• [Text provided]
————————

Important though this experiment was (it helped disabuse the idea that material contained something called "caloric" that was released, creating heat) it isn't one of the ten most beautiful experiments within this book. However George Johnson uses it to illustrate the many stages that science goes through before reaching a moment of scientific breakthrough. In fact, one of the strengths of this book is the way it demonstrates that genius rarely develops in isolation. Scientists, no matter how brilliant, build on the work of others. Even if that work is incorrect it is a useful base on which to build greater understanding.
Perhaps the best chapter in this book is the first in which Johnson examines Galileo's work with an inclined plane. This simple experiment allowed the scientist to demonstrate the nature of acceleration. Here Galileo combines flashes of insight with wonderful innovation. In order to measure the rate of acceleration, he came up with bells to ring, mechanisms to pour water and possibly needed the singing of songs. Galileo was building on the work of earlier scientists, but his genius was to do so critically. Pushing aside the accepted science that had been handed down Aristotle, this work of Galileo's was according to Johnson his "strongest claim to greatness... long before his troubles with the Vatican."

————————

• [Dataset content]
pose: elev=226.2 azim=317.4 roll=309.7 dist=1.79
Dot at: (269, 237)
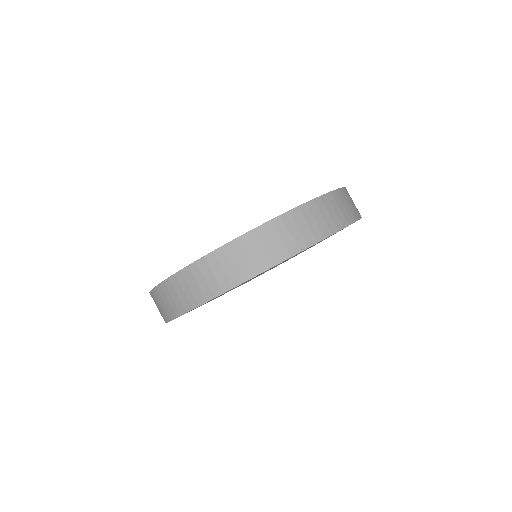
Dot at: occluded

————————

• [Directions for this task] In the book review, what did Galileo's inclined-plane experiment allow him to demonstrate?

• [Solution for this exercise] The nature of acceleration.